As conversas fazem citações aos nomes de Moraes e do procurador-geral da República, Paulo Gonet. Os diálogos foram extraídos a partir da quebra de sigilo do celular de Vorcaro, que é alvo das investigações da Operação Compliance Zero. A apuração investiga supostas fraudes financeiras envolvendo o Banco Master.

No despacho, Mendonça afirmou que o plenário do STF é a “instância soberana” para analisar os novos elementos apresentados pela autoridade policial. “O caminho inevitável dos presentes autos leva ao plenário deste Supremo Tribunal Federal, instância soberana para analisar, de modo técnico estritamente jurídico, os novos elementos trazidos pela autoridade policial”, afirmou o ministro.

Mendonça também defendeu que a análise do caso seja realizada de maneira aberta, durante uma sessão presencial do colegiado. “A aludida deliberação, pelo plenário da Corte, deverá ocorrer de forma pública e transparente, em sessão presencial do colegiado”, completou.

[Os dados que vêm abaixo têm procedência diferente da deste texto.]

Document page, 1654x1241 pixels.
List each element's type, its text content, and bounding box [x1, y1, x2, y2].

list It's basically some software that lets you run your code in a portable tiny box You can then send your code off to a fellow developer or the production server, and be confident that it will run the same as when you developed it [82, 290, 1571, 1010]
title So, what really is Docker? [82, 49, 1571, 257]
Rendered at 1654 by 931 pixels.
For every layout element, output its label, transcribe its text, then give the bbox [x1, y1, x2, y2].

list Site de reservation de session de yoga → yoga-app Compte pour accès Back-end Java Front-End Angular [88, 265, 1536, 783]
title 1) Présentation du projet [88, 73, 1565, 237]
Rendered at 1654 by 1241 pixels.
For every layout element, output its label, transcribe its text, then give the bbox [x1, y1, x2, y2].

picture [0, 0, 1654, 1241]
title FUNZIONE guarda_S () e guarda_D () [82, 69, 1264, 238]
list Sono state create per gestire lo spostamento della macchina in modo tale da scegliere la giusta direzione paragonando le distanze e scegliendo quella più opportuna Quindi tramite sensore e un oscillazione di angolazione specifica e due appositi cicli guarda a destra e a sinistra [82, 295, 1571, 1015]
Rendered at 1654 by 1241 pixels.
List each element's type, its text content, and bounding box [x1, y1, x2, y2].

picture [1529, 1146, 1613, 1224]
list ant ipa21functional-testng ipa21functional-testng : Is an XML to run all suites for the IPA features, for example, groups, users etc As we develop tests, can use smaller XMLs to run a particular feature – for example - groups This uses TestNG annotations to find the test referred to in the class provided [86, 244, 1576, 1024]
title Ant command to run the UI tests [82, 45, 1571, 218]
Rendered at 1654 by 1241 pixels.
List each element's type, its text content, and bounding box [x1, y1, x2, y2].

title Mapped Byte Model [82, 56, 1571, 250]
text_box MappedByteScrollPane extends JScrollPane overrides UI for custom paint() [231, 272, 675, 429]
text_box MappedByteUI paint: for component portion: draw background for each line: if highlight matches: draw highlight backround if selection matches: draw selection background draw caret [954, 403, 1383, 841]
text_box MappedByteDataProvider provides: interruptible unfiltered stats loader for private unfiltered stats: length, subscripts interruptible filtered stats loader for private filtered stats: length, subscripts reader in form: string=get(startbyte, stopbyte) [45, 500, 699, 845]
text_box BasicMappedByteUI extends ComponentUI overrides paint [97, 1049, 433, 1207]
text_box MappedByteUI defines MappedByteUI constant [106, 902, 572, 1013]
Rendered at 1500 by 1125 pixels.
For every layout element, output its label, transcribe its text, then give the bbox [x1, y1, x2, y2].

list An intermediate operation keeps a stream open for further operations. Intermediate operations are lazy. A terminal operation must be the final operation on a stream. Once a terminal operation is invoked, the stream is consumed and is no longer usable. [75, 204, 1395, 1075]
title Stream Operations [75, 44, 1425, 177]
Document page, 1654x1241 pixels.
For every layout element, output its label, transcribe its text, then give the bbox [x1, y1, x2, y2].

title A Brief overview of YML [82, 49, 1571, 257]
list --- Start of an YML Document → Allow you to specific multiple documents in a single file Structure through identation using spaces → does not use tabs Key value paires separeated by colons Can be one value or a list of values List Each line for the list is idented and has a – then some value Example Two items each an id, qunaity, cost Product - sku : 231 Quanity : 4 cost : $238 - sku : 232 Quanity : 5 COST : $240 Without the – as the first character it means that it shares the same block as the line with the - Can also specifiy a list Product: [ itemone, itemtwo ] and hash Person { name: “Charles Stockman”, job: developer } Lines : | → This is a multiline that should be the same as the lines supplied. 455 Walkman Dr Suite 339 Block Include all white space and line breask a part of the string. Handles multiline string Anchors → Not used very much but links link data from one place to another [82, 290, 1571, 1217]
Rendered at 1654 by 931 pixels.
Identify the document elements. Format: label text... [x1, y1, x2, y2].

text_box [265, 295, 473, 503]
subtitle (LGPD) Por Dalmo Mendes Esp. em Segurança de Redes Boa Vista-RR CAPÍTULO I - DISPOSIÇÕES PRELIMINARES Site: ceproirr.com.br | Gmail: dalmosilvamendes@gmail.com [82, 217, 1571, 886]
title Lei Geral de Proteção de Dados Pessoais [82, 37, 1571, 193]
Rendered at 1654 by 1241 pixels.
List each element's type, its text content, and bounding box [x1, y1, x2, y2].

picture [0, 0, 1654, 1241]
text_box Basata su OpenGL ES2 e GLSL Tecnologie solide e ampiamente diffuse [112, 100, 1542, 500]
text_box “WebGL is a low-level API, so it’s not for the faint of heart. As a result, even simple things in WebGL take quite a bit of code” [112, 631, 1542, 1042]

A decisão sobre colocar o assunto em pauta cabe ao presidente do STF, ministro Edson Fachin, responsável regimentalmente pela organização da pauta do tribunal.

Com uma eventual análise pelo plenário, os ministros poderão avaliar, entre outros pontos, se há elementos que permitam a investigação de Alexandre de Moraes a partir das conversas divulgadas.

Histórico

No início deste ano, surgiram as primeiras mensagens que teriam sido trocadas entre Daniel Vorcaro e Alexandre de Moraes. Na época, também veio a público que o escritório da mulher do ministro, Viviane Barci de Moraes, mantinha contratos com o Banco Master. Na ocasião, Moraes negou ter mantido conversas com o ex-banqueiro.